- [TRY IT]: Exactly reproduce the line containing "wall art: present [177,280,242,359]" together with every line after it, through the end of the entries, and give nothing more.

Stored records
******

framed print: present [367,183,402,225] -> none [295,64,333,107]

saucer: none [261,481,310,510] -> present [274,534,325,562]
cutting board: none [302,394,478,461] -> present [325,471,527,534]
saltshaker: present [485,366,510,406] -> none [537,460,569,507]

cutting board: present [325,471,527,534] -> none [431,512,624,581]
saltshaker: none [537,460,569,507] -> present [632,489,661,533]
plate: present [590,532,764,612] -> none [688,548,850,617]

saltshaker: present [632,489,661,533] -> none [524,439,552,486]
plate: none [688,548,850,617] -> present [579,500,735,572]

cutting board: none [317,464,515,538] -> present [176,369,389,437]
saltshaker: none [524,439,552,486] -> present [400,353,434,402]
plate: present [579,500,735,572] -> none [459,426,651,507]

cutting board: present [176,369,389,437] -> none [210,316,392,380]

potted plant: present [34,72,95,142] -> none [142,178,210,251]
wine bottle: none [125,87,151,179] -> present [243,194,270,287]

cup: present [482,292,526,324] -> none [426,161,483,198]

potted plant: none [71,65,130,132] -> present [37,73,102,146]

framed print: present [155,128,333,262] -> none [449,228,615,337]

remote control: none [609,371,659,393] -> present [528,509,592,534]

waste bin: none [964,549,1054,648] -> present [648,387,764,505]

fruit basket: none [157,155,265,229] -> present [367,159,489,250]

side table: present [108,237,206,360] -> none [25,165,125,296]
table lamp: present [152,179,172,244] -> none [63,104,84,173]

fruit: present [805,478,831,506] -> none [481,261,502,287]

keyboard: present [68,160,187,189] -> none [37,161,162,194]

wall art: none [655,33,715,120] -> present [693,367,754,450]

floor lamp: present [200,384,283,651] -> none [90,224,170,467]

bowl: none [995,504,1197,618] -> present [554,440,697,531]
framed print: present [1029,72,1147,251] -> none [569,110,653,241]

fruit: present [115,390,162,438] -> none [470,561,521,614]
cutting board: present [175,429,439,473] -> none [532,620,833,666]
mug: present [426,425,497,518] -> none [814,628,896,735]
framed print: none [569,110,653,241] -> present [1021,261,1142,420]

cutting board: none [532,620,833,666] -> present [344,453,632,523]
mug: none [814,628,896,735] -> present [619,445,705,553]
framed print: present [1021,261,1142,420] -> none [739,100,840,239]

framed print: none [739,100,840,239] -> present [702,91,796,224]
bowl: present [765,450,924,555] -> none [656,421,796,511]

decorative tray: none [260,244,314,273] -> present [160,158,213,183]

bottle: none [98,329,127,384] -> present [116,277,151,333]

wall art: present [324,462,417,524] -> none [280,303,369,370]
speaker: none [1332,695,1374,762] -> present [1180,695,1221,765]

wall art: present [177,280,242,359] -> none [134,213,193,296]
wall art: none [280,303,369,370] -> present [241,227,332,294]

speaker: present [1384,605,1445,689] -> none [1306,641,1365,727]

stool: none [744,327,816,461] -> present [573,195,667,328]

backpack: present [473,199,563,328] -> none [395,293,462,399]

******

- [TASK RESPONSE]:
wall art: present [177,280,242,359] -> none [134,213,193,296]
wall art: none [280,303,369,370] -> present [241,227,332,294]

speaker: present [1384,605,1445,689] -> none [1306,641,1365,727]

stool: none [744,327,816,461] -> present [573,195,667,328]

backpack: present [473,199,563,328] -> none [395,293,462,399]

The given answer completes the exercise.